== Segment start ==

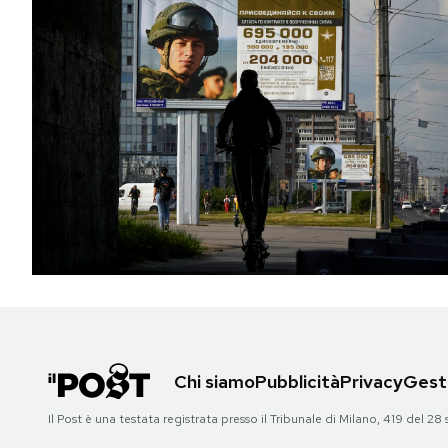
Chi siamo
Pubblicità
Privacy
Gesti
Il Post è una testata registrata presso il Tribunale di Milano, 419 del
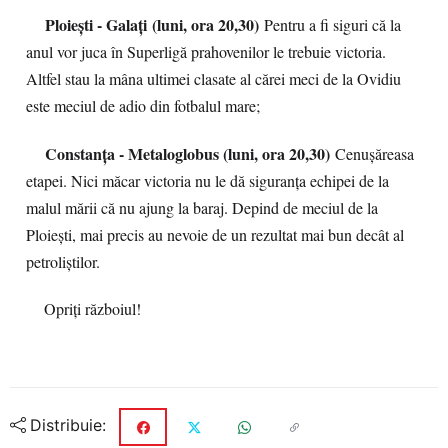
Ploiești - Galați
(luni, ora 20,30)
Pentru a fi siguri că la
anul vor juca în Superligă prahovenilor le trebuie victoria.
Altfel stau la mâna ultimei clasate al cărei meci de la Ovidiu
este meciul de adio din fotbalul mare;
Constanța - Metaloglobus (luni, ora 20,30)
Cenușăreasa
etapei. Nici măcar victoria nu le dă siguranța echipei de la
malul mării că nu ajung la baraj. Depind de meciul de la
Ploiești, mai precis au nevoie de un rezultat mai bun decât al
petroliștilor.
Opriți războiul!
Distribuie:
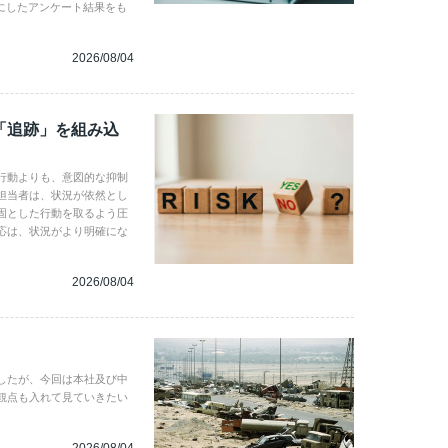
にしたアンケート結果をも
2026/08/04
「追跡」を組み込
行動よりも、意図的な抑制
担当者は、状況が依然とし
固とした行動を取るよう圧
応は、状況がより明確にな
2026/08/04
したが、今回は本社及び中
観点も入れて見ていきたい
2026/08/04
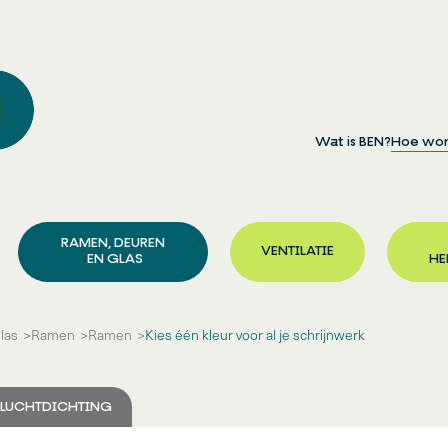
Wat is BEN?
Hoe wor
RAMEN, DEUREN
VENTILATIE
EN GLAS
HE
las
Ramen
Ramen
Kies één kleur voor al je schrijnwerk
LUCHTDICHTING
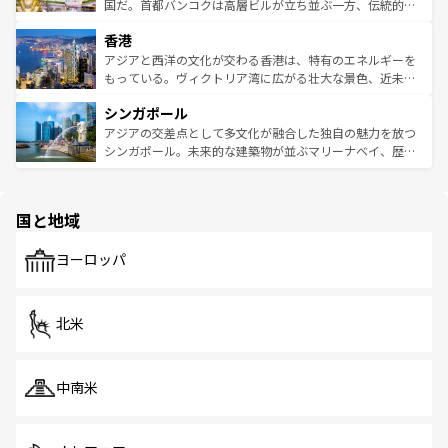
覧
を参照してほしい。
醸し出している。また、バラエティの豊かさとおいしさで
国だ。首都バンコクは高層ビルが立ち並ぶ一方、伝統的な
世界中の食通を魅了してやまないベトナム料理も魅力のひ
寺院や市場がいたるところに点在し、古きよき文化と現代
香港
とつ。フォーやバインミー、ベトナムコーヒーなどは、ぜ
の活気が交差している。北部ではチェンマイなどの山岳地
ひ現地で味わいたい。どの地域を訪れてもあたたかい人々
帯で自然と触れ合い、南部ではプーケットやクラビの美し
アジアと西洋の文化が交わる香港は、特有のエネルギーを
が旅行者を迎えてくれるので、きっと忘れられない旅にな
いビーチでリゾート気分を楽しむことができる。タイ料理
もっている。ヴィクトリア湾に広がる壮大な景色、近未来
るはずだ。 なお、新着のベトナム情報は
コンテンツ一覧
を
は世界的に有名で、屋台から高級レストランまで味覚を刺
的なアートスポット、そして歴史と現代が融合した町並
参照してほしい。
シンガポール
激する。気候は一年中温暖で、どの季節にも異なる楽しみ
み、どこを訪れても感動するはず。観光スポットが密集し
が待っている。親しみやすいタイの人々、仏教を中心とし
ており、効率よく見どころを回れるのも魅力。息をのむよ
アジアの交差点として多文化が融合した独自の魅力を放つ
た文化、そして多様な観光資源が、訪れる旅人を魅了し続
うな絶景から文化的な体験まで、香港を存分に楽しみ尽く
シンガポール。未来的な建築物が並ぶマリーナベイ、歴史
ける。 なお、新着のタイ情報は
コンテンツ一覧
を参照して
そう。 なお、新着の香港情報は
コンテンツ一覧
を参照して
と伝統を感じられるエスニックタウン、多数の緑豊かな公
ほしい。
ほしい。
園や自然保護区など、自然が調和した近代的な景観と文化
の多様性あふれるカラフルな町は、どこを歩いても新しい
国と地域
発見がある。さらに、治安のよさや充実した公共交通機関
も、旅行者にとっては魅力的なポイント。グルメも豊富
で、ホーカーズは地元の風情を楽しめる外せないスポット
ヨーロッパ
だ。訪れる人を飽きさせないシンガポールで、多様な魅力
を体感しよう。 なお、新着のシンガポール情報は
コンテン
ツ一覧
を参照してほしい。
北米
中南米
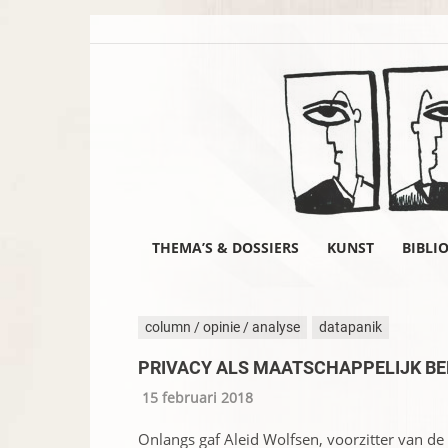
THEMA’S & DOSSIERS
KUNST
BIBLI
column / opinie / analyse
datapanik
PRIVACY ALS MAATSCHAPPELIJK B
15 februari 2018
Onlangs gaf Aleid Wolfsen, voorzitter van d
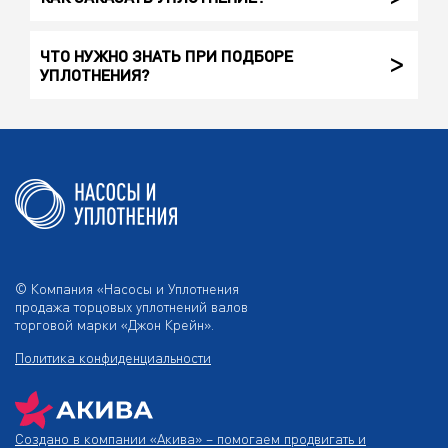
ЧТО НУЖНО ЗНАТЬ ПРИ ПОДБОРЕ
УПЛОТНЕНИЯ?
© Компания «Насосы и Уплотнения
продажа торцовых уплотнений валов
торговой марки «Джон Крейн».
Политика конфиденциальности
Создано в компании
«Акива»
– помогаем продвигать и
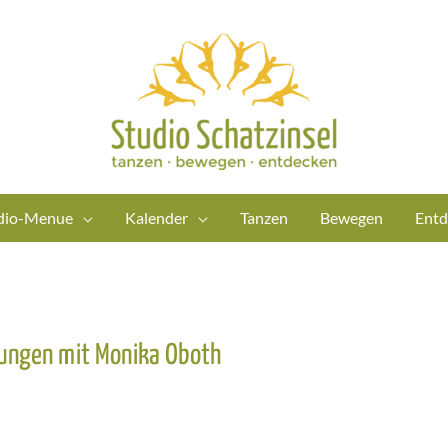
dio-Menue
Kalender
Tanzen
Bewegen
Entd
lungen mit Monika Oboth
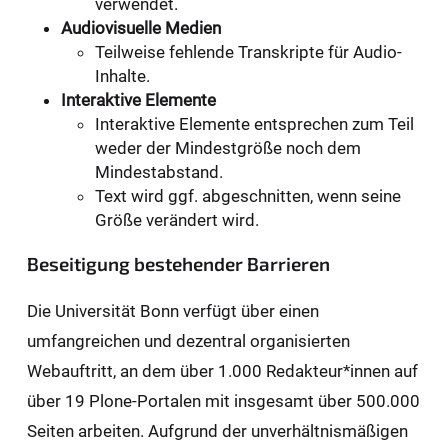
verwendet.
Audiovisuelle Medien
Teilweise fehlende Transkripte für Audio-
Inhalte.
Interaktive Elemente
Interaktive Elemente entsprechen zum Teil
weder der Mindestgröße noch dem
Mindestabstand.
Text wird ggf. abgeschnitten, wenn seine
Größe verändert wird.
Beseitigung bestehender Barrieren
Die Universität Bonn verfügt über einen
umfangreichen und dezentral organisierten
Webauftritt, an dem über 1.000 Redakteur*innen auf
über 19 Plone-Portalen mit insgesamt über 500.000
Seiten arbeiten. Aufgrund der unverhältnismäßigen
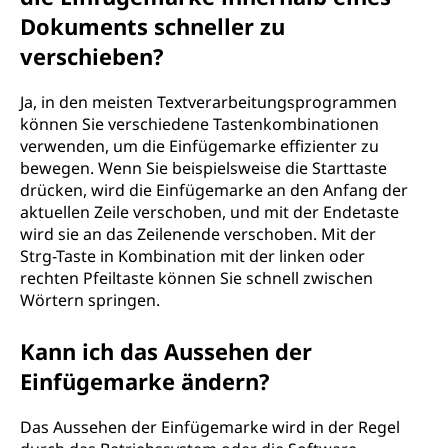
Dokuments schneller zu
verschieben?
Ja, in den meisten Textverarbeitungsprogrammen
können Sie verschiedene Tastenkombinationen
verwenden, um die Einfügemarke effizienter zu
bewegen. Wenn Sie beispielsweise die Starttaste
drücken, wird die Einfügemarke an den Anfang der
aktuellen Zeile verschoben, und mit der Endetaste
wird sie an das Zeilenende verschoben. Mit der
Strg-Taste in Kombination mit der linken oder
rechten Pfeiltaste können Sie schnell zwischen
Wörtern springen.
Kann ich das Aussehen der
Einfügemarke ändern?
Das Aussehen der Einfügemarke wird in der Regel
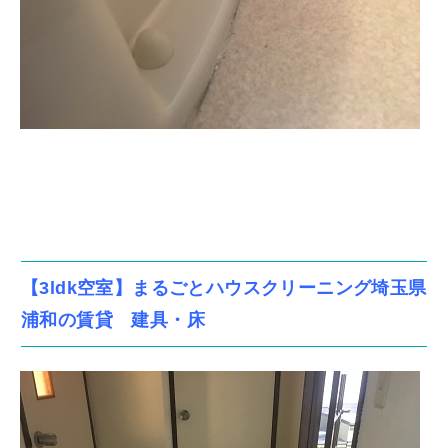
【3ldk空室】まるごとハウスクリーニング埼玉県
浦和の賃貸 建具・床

== Segment end ==

▶ **PROBLEM REQUIREMENTS**:
Turn the text of the listing above into a Markdown table with two columns, Row and Line, giving each line its own numbered row and skipping blank lines. Leave out the pictures.

▶ **TASK SOLUTION**:
| Row | Line |
|---|---|
| 1 | Chi siamo |
| 2 | Pubblicità |
| 3 | Privacy |
| 4 | Gesti |
| 5 | Il Post è una testata registrata presso il Tribunale di Milano, 419 del |
| 6 | Ploiești - Galați |
| 7 | (luni, ora 20,30) |
| 8 | Pentru a fi siguri că la |
| 9 | anul vor juca în Superligă prahovenilor le trebuie victoria. |
| 10 | Altfel stau la mâna ultimei clasate al cărei meci de la Ovidiu |
| 11 | este meciul de adio din fotbalul mare; |
| 12 | Constanța - Metaloglobus (luni, ora 20,30) |
| 13 | Cenușăreasa |
| 14 | etapei. Nici măcar victoria nu le dă siguranța echipei de la |
| 15 | malul mării că nu ajung la baraj. Depind de meciul de la |
| 16 | Ploiești, mai precis au nevoie de un rezultat mai bun decât al |
| 17 | petroliștilor. |
| 18 | Opriți războiul! |
| 19 | Distribuie: |
| 20 | にしたアンケート結果をも |
| 21 | 2026/08/04 |
| 22 | 「追跡」を組み込 |
| 23 | 行動よりも、意図的な抑制 |
| 24 | 担当者は、状況が依然とし |
| 25 | 固とした行動を取るよう圧 |
| 26 | 応は、状況がより明確にな |
| 27 | 2026/08/04 |
| 28 | したが、今回は本社及び中 |
| 29 | 観点も入れて見ていきたい |
| 30 | 2026/08/04 |
| 31 | Wat is BEN? |
| 32 | Hoe wor |
| 33 | RAMEN, DEUREN |
| 34 | VENTILATIE |
| 35 | EN GLAS |
| 36 | HE |
| 37 | las |
| 38 | Ramen |
| 39 | Ramen |
| 40 | Kies één kleur voor al je schrijnwerk |
| 41 | LUCHTDICHTING |
| 42 | 覧 |
| 43 | を参照してほしい。 |
| 44 | 醸し出している。また、バラエティの豊かさとおいしさで |
| 45 | 国だ。首都バンコクは高層ビルが立ち並ぶ一方、伝統的な |
| 46 | 世界中の食通を魅了してやまないベトナム料理も魅力のひ |
| 47 | 寺院や市場がいたるところに点在し、古きよき文化と現代 |
| 48 | 香港 |
| 49 | とつ。フォーやバインミー、ベトナムコーヒーなどは、ぜ |
| 50 | の活気が交差している。北部ではチェンマイなどの山岳地 |
| 51 | ひ現地で味わいたい。どの地域を訪れてもあたたかい人々 |
| 52 | 帯で自然と触れ合い、南部ではプーケットやクラビの美し |
| 53 | アジアと西洋の文化が交わる香港は、特有のエネルギーを |
| 54 | が旅行者を迎えてくれるので、きっと忘れられない旅にな |
| 55 | いビーチでリゾート気分を楽しむことができる。タイ料理 |
| 56 | もっている。ヴィクトリア湾に広がる壮大な景色、近未来 |
| 57 | るはずだ。 なお、新着のベトナム情報は |
| 58 | コンテンツ一覧 |
| 59 | を |
| 60 | は世界的に有名で、屋台から高級レストランまで味覚を刺 |
| 61 | 的なアートスポット、そして歴史と現代が融合した町並 |
| 62 | 参照してほしい。 |
| 63 | シンガポール |
| 64 | 激する。気候は一年中温暖で、どの季節にも異なる楽しみ |
| 65 | み、どこを訪れても感動するはず。観光スポットが密集し |
| 66 | が待っている。親しみやすいタイの人々、仏教を中心とし |
| 67 | ており、効率よく見どころを回れるのも魅力。息をのむよ |
| 68 | アジアの交差点として多文化が融合した独自の魅力を放つ |
| 69 | た文化、そして多様な観光資源が、訪れる旅人を魅了し続 |
| 70 | うな絶景から文化的な体験まで、香港を存分に楽しみ尽く |
| 71 | シンガポール。未来的な建築物が並ぶマリーナベイ、歴史 |
| 72 | ける。 なお、新着のタイ情報は |
| 73 | コンテンツ一覧 |
| 74 | を参照して |
| 75 | そう。 なお、新着の香港情報は |
| 76 | コンテンツ一覧 |
| 77 | を参照して |
| 78 | と伝統を感じられるエスニックタウン、多数の緑豊かな公 |
| 79 | ほしい。 |
| 80 | ほしい。 |
| 81 | 園や自然保護区など、自然が調和した近代的な景観と文化 |
| 82 | の多様性あふれるカラフルな町は、どこを歩いても新しい |
| 83 | 国と地域 |
| 84 | 発見がある。さらに、治安のよさや充実した公共交通機関 |
| 85 | も、旅行者にとっては魅力的なポイント。グルメも豊富 |
| 86 | で、ホーカーズは地元の風情を楽しめる外せないスポット |
| 87 | ヨーロッパ |
| 88 | だ。訪れる人を飽きさせないシンガポールで、多様な魅力 |
| 89 | を体感しよう。 なお、新着のシンガポール情報は |
| 90 | コンテン |
| 91 | ツ一覧 |
| 92 | を参照してほしい。 |
| 93 | 北米 |
| 94 | 中南米 |
| 95 | THEMA’S & DOSSIERS |
| 96 | KUNST |
| 97 | BIBLI |
| 98 | column / opinie / analyse |
| 99 | datapanik |
| 100 | PRIVACY ALS MAATSCHAPPELIJK B |
| 101 | 15 februari 2018 |
| 102 | Onlangs gaf Aleid Wolfsen, voorzitter van d |
| 103 | ЧТО НУЖНО ЗНАТЬ ПРИ ПОДБОРЕ |
| 104 | УПЛОТНЕНИЯ? |
| 105 | © Компания «Насосы и Уплотнения |
| 106 | продажа торцовых уплотнений валов |
| 107 | торговой марки «Джон Крейн». |
| 108 | Политика конфиденциальности |
| 109 | Создано в компании |
| 110 | «Акива» |
| 111 | – помогаем продвигать и |
| 112 | dio-Menue |
| 113 | Kalender |
| 114 | Tanzen |
| 115 | Bewegen |
| 116 | Entd |
| 117 | lungen mit Monika Oboth |
| 118 | verwendet. |
| 119 | Audiovisuelle Medien |
| 120 | Teilweise fehlende Transkripte für Audio- |
| 121 | Inhalte. |
| 122 | Interaktive Elemente |
| 123 | Interaktive Elemente entsprechen zum Teil |
| 124 | weder der Mindestgröße noch dem |
| 125 | Mindestabstand. |
| 126 | Text wird ggf. abgeschnitten, wenn seine |
| 127 | Größe verändert wird. |
| 128 | Beseitigung bestehender Barrieren |
| 129 | Die Universität Bonn verfügt über einen |
| 130 | umfangreichen und dezentral organisierten |
| 131 | Webauftritt, an dem über 1.000 Redakteur*innen auf |
| 132 | über 19 Plone-Portalen mit insgesamt über 500.000 |
| 133 | Seiten arbeiten. Aufgrund der unverhältnismäßigen |
| 134 | Dokuments schneller zu |
| 135 | verschieben? |
| 136 | Ja, in den meisten Textverarbeitungsprogrammen |
| 137 | können Sie verschiedene Tastenkombinationen |
| 138 | verwenden, um die Einfügemarke effizienter zu |
| 139 | bewegen. Wenn Sie beispielsweise die Starttaste |
| 140 | drücken, wird die Einfügemarke an den Anfang der |
| 141 | aktuellen Zeile verschoben, und mit der Endetaste |
| 142 | wird sie an das Zeilenende verschoben. Mit der |
| 143 | Strg-Taste in Kombination mit der linken oder |
| 144 | rechten Pfeiltaste können Sie schnell zwischen |
| 145 | Wörtern springen. |
| 146 | Kann ich das Aussehen der |
| 147 | Einfügemarke ändern? |
| 148 | Das Aussehen der Einfügemarke wird in der Regel |
| 149 | 【3ldk空室】まるごとハウスクリーニング埼玉県 |
| 150 | 浦和の賃貸 建具・床 |